Actually, with the extreme polarization of Basque politics, the not-so-strong Basque Nationalist Party is, as usual, in the strongest possible position: they may have only won in Biscay (where they still need some support however) but, barring the most unlikely Bildu-PSOE coalition, they hold the key to the governments of all three Western Provinces. 

López asked for wall against Bildu
And considering how in agreement both unionist parties are about preventing Bildu from ruling, in spite of the strong popular mandate, the PNV can even hope for all three provincial governments, with just minor concessions. However it needs to be an ample front: in the past the PNV has ruled with the PSOE more than once but it has never done so with the Spanish Tories of the PP, typically considered the heirs of Franco and most hostile to Basque demands, not in the provinces at least. 

The one time it did in municipal governments they triggered a major fracture of the party. It is for that kind of treachery that the PNV is so weak in Gipuzkoa and almost non-existent in Navarre.

But this time they can really take it all, save for the dignity: they can simply tell PP and PSOE: we want the three provincial governments and a return to the government in Vitoria-Gasteiz, (possibly via early elections). Else, we'll support Bildu in Gipuzkoa in exchange for their support in Araba.

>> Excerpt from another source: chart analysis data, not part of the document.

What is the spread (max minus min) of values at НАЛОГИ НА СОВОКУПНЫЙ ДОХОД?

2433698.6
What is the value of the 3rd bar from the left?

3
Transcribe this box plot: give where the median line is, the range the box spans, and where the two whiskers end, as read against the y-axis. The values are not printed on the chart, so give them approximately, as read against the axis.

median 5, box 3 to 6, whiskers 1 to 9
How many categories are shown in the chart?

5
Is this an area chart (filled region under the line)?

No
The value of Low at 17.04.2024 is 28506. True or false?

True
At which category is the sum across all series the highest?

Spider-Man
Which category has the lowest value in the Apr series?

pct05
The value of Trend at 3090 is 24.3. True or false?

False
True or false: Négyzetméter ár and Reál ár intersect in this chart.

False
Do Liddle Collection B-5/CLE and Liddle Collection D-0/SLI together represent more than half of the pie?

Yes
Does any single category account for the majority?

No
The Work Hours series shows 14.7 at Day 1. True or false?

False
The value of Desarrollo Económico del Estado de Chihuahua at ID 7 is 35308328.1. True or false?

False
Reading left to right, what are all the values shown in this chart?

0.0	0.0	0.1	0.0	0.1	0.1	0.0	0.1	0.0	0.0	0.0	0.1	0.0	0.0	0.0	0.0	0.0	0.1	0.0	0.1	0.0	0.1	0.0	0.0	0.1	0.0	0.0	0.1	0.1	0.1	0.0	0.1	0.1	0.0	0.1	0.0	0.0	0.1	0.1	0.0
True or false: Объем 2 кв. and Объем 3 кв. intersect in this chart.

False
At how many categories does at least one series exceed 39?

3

Whatever the case, as the PSOE is not (and has never been) true to its alleged class identity, the negotiating position of the PNV is terribly strong. 

What about Navarre?

Bildu announced support for government of the Left in Pamplona
I know the answer because it has happened before: the PSOE could easily get the support of Bildu and Aralar and displace the unionist conservative Right from the government at Pamplona. But they won't: they will support UPN for state reasons and that's all.

But it would be interesting for a change that the Spanish Unionist Left prioritized their class identity and not their ethnic loyalties. If so, we could expect left-wing governments in both Navarre and Gipuzkoa and even a good chance of grabbing the Western Basque autonomous government after due democratic elections. 

However, as Zaldi Eroa puts it today at Berria, making Social-Democrat leader and irregular Lehendakari, López: How cold it is... within the Spanish Constitution!

Time for some cozy lefty warmth? Hope so but doubt it too.